Friday, May 30, 2014

a fresh geometric embroidery tutorial

I did this project over a year ago for She Makes a Home, it was even featured on Apartment Therapy, but for some reason I never shared it here.  I still love the fresh colours and it was so simple to make.  A lovely project for an evening in front of the tellie.

The inspiration
I spotted a basic embroidery framed up in a children’s design store in Auckland. A simple design, fresh colour palette and blank white space lifted the piece from granny needlepoint to modern must have. But $300! My inner Martha was twitching to have a go.

The Materials
  • White embroidery mesh .
  • 8-10 embroidery wool colours
  • Embroidery needles
The stitching pattern
  • Repeated triangles form squares with two stitched quarters and two blank quarters.
  • To create the triangle shape the long side of each triangle must cover an even number of holes or rows in the mesh. I used 22 but suit your size to your design.
  • Keep the colour combinations consistent.
  • Use your eye to balance the colors, or copy the pattern below
TOP TIP:
If you are using an existing frame make sure that your completed piece will fit before you begin. Place the picture mat over the mesh. Allow for a small gap between the picture mat and the embroidery edge, and mark off the remaining space with sticky tape. Count the number of rows in the taped area and divide by the number of rows in your triangle to make sure the pattern will fit.
The Directions
Step 1: 
Cut mesh about 2cm larger than the final size you want to make.  
Step 2: Start embroidery about 2cm in from a corner of the mesh.  You can make your triangles any size you choose, for mine the long side covers 22 squares of the mesh (see yellow numbers on diagram below).   The long side must cover an even number of squares or the tip of the triangle will be blunt rather than pointed.
Step 3: Start with longest side first, and follow the stitching pattern on the diagram below (blue numbers) until triangle is complete. Step 4:  Choose colors randomly, but repeat color combinations to create a flow of color rather than a fruit salad.  Use your eye to balance colors across the piece.

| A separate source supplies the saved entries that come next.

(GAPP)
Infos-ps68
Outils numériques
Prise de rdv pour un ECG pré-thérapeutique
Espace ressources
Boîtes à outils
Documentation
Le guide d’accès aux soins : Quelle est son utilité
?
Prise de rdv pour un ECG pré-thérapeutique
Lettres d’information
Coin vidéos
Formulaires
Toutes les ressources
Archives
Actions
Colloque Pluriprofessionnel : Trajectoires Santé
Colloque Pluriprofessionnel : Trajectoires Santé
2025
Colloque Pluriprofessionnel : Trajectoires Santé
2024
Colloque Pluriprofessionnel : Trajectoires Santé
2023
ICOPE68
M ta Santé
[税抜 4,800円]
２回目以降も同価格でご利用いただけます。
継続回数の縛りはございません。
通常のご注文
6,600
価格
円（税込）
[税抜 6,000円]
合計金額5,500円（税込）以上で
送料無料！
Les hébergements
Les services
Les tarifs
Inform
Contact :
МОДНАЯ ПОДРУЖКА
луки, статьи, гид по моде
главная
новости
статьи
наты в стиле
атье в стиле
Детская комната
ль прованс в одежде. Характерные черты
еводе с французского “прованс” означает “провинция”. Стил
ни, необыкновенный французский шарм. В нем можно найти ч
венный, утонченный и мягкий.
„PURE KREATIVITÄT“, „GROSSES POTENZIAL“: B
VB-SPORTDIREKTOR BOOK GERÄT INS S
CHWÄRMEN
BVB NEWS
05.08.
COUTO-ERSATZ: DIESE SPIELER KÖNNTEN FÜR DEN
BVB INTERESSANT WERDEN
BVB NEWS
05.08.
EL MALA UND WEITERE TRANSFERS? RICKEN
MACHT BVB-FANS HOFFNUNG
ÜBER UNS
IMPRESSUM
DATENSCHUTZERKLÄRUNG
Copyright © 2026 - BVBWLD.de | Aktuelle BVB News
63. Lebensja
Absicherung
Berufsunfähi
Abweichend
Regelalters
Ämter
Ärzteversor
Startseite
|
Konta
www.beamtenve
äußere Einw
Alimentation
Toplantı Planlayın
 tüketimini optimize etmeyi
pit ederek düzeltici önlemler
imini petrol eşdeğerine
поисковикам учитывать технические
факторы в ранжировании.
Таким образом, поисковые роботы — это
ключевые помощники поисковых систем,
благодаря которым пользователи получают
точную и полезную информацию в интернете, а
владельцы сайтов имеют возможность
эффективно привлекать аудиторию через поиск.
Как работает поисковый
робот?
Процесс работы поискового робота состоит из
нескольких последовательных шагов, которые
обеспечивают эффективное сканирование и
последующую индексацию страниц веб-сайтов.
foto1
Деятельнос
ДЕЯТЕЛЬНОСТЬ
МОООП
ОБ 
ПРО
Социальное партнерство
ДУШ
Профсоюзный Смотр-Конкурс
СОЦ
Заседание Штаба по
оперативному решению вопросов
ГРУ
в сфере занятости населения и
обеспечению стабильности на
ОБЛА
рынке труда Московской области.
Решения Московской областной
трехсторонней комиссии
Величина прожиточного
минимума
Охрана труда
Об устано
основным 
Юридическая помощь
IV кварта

Step 5:  Tie off loose threads as neatly as possible on the back of the work.


TOP TIP -  Do not cross threads across the white spaces between the stitched areas.  They will be visible when the work is framed on a white a backing. 
Step 6:  Once piece is complete iron flat between two pieces of fabric (clean tea towels work well). 

Step 7:  Stick mesh to back of picture mat with a wide tape.  Make sure that it is lying flat and fits with in the frame.Back with white paper or board to make the white space pop.

You can change it easily to suit any size or colour scheme.  I like the idea of a long narrow one for over a crib or bed head.  You could even use the pattern as a border and embroider a name in the middle.  Let me know if you give it a go.